Imagine you live in a city where being single is prohibited. When your wife leaves you, you are taken to a hotel, where you have 45 days to find your next partner. If you fail, you are either turned into an animal of your choice, or expelled into the forest where you’ll be hunted down.
That’s the preposterous premise of The Lobster, a brilliant movie by Yorgos Lanthimos, the maker of Dogtooth (which I reviewed previously here). Sharpening his genre of absurdist dark comedies, Lobster manages to be funny and serious at the same time, observant and inventive. Great acting, beautiful cinematography and wicked humor, all under a deadly serious façade, make Lobster a highly enjoyable experience.
In its kinky way, the movie wants to remind us just how oppressive the couplehood hegemony is in our society. Restaurant menus, travel packages, tax breaks – the entire system is tuned for couples. But being single is tough not only because institutions aren’t optimized for it, but mainly because of the social pressure. You are 30+ and still single? There must be something wrong with you.

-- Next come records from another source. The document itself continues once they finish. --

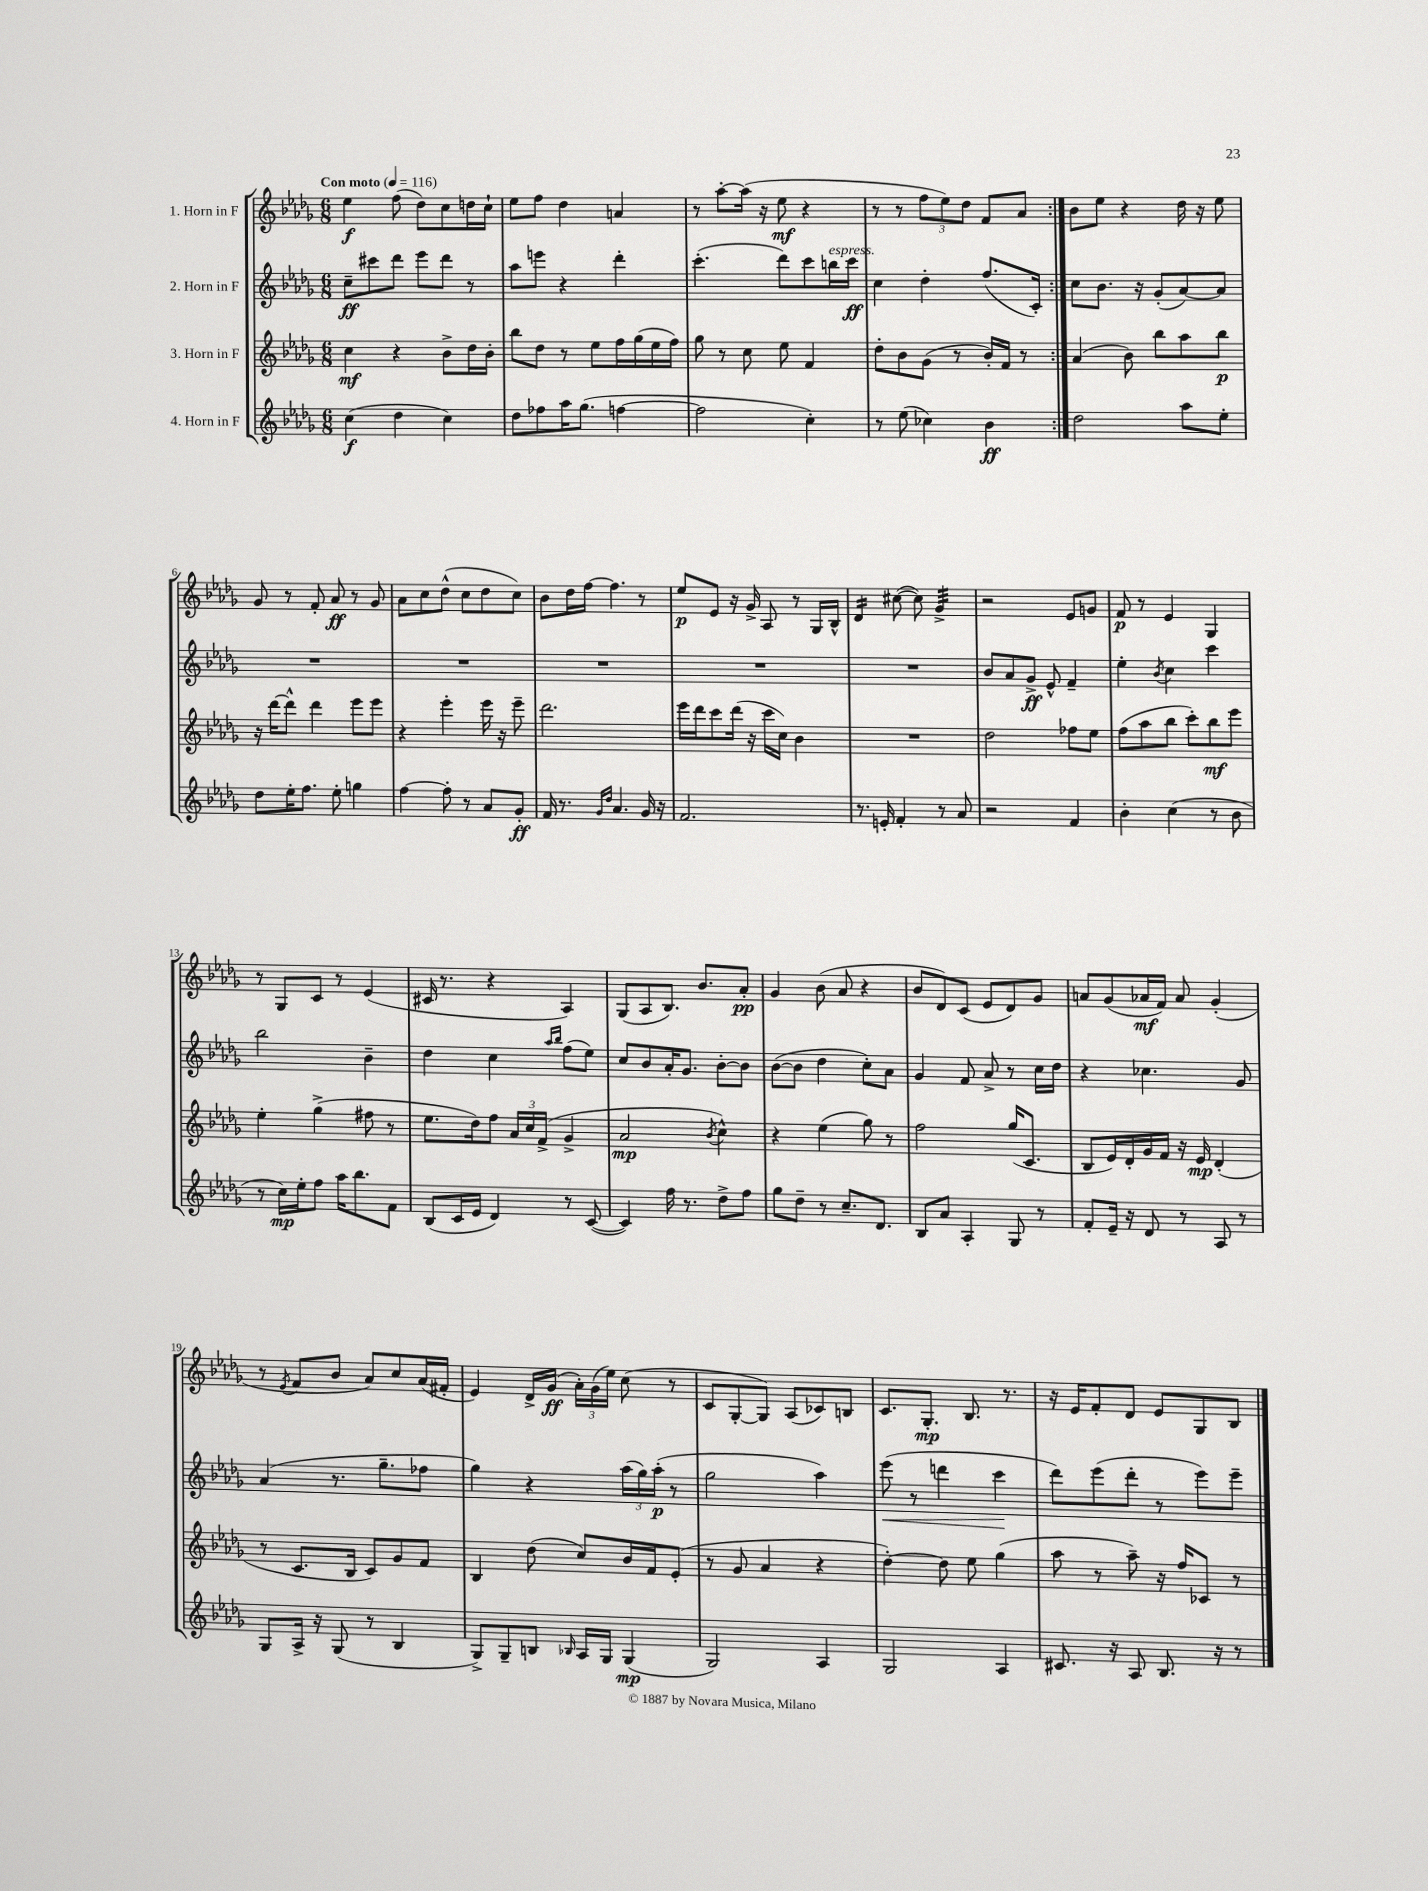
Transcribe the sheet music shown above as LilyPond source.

<<
\new StaffGroup <<
\new Staff = "s0" \with { instrumentName = "1. Horn in F" } {
    \clef treble \key des \major \numericTimeSignature \time 6/8 \tempo "Con moto" 4 = 116
    \autoBeamOff \repeat volta 2 { ees''4\f f''8( des''8[) c''8 d''16 c''16]-! |
    ees''8[ f''8] des''4 a'4 |
    r8 aes''8[~-. aes''16]( r16 ees''8\mf r4 |
    r8 r8 \tuplet 3/2 { f''8[ ees''8) des''8] } f'8[ aes'8] | }
    bes'8[ ees''8] r4 des''16 r16 ees''8 |
    ges'8 r8 f'8-. aes'8\ff r8 ges'8 |
    aes'8[ c''8 des''8]-^( c''8[ des''8 c''8]) |
    bes'8[ des''16 f''16]~ f''4. r8 |
    ees''8[\p ees'8] r16 ges'16-> aes8 r8 ges16[ bes16]-^ |
    des'4:16 cis''8~( cis''8) ges'4:32-> |
    r2 ees'8[ g'8] |
    f'8\p r8 ees'4 ges4 |
    r8 ges8[ c'8] r8 ees'4( |
    cis'16 r8. r4 aes4) |
    ges8[( aes8 bes8.]) bes'8.[ aes'8]-.\pp |
    ges'4 bes'8( aes'8 r4 |
    bes'8[ des'8) c'8]( ees'8[ des'8) ges'8] |
    a'8[ ges'8( aes'16\mf f'16]) aes'8 ges'4-.( |
    r8 \acciaccatura { ees'8 } f'8[ bes'8] aes'8[) c''8 aes'16( fis'16]-. |
    ees'4) des'16[-> ges'16]\ff( \tuplet 3/2 { aes'16[-.) ges'16( ees''16]) } c''8( r8 |
    c'8[ ges8~-. ges8]) aes8[( ces'8) b8] |
    c'8.[ ges8.]-.\mp bes8. r8. |
    r16 ees'16[ f'8-. des'8] ees'8[ ges8 bes8] \bar "|." |
}
\new Staff = "s1" \with { instrumentName = "2. Horn in F" } {
    \clef treble \key des \major \numericTimeSignature \time 6/8
    \autoBeamOff \repeat volta 2 { c''8[--\ff cis'''8 des'''8] ees'''8[ des'''8] r8 |
    aes''8[ e'''8] r4 des'''4-. |
    c'''4.-.( des'''8[) c'''8 b''16^\markup { \italic "espress." } c'''16]\ff |
    c''4 des''4-. f''8.[( c'16]-.) | }
    c''8[ bes'8.] r16 ges'8[-.( aes'8~) aes'8] |
    R2. |
    R2. |
    R2. |
    R2. |
    R2. |
    bes'8[ aes'8 ges'8]->\ff ees'8-^ f'4-- |
    ees''4-. \acciaccatura { bes'8 } c''4 c'''4 |
    bes''2 bes'4-- |
    des''4 c''4 \grace { aes''16[ bes''16] } f''8[( ees''8]) |
    c''8[ bes'8 aes'16-. ges'8.] bes'8[~-. bes'8] |
    bes'8[~( bes'8] des''4 c''8[-.) aes'8] |
    ges'4 f'8 aes'8-> r8 c''16[ des''16] |
    r4 ces''4. ges'8 |
    aes'4( r8. ges''8.[-- fes''8] |
    ges''4) r4 \tuplet 3/2 { aes''16[( ges''16) aes''16]-.\p( } r8 |
    ges''2 aes''4) |
    ees'''8\<( r8 d'''4 c'''4\! |
    des'''8[) ees'''8( des'''8]-. r8 ees'''8[) ees'''8]-- \bar "|." |
}
\new Staff = "s2" \with { instrumentName = "3. Horn in F" } {
    \clef treble \key des \major \numericTimeSignature \time 6/8
    \autoBeamOff \repeat volta 2 { c''4\mf r4 bes'8[-> des''16 bes'16]-. |
    bes''8[ des''8] r8 ees''8[ f''16 ges''16( ees''16 f''16]) |
    ges''8 r8 c''8 ees''8 f'4 |
    des''8[-. bes'8 ges'8]( r8 bes'16[-.) f'16] r8 | }
    aes'4( bes'8) bes''8[ aes''8 bes''8]\p |
    r16 des'''16[~ des'''8]-^ des'''4 ees'''8[ ees'''8] |
    r4 ees'''4-. ees'''16 r16 ees'''8-- |
    des'''2. |
    ees'''16[ des'''16 c'''8 des'''16]( r16 c'''16[ c''16]) bes'4 |
    R2. |
    des''2 fes''8[ ees''8] |
    f''8[( aes''8 bes''8] c'''8[-.) bes''8\mf ees'''8] |
    ees''4-. ges''4->( fis''8 r8 |
    ees''8.[ des''16) f''8] \tuplet 3/2 { aes'16[ c''16 f'16]->( } ges'4-> |
    aes'2\mp \acciaccatura { bes'8 } c''4-^) |
    r4 ees''4( ges''8) r8 |
    f''2 ges''16[( c'8.] |
    bes8[ ees'16) des'16-. ges'16 f'16] r16 ees'16\mp des'4-.( |
    r8 c'8.[ bes16] c'8[) ges'8 f'8] |
    bes4 des''8( c''8[) bes'16 f'16 ees'8]-.( |
    r8 ges'8 aes'4 r4 |
    des''4~-.) des''8 ees''8 ges''4( |
    aes''8 r8 aes''8--) r16 f''16[ ces'8] r8 \bar "|." |
}
\new Staff = "s3" \with { instrumentName = "4. Horn in F" } {
    \clef treble \key des \major \numericTimeSignature \time 6/8
    \autoBeamOff \repeat volta 2 { c''4\f( des''4 c''4) |
    des''8[ fes''8 aes''16 ges''8.]( f''4~ |
    f''2 c''4-.) |
    r8 ees''8( ces''4) bes'4\ff | }
    des''2 aes''8[ ees''8]-. |
    des''8[ ees''16-. f''8.] ees''8-. g''4 |
    f''4~ f''8-. r8 aes'8[ ges'8]-.\ff |
    f'16 r8. \grace { ges'16[ des''16] } aes'4. ges'16 r16 |
    f'2. |
    r8. e'16-. f'4-. r8 aes'8 |
    r2 f'4 |
    bes'4-. c''4( r8 bes'8 |
    r8 c''16[\mp) ees''16-. f''8] aes''16[ bes''8. f'8] |
    bes8[( c'16 ees'16] des'4) r8 c'8~( |
    c'4) f''16 r8. des''8[-> f''8] |
    ges''8[ des''8]-- r8 c''8.[-- des'8.] |
    bes8[ aes'8] aes4-. ges8 r8 |
    f'8[-. ees'16]-- r16 des'8 r8 aes8 r8 |
    ges8[ aes16]-> r16 ges8( r8 bes4 |
    ges8[->) ges8-- b8] \grace { bes16 } aes16[ ges16] ges4\mp( |
    ges2) aes4 |
    ges2 aes4 |
    cis'8. r16 aes8 bes8. r16 r8 \bar "|." |
}
>>
>>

Can you escape this oppression? Not on your own. The only way out is to join a subculture: become a backpacker, a hippie, a punk or a Buddhist. The movie brilliantly follows this logic, and shows that when escaping one ideology, we dive into another, whose rules may be diametrically opposite, but not necessarily less oppressive.
The movie is also striking critique of the dating and mating world. In order to find a partner in the allotted time, hotel residents look for silly similarities, that would signal that they make a good couple. It could be a propensity for a nose bleed or mutually beautiful hair. When two residents become a couple, they go through a test period, when their compatibility is monitored by the hotel management. If any shred of unscripted emotion arises, they are assigned children, whose role apparently is to suck up any remains of partner’s authentic selves. By locking “parents” attention on themselves, and away from any existential questions they may have (like, well… why are we together anyway?), the assigned children solve couple’s relationship problems, reducing them to their familial roles.
Does that sound like any couple you know?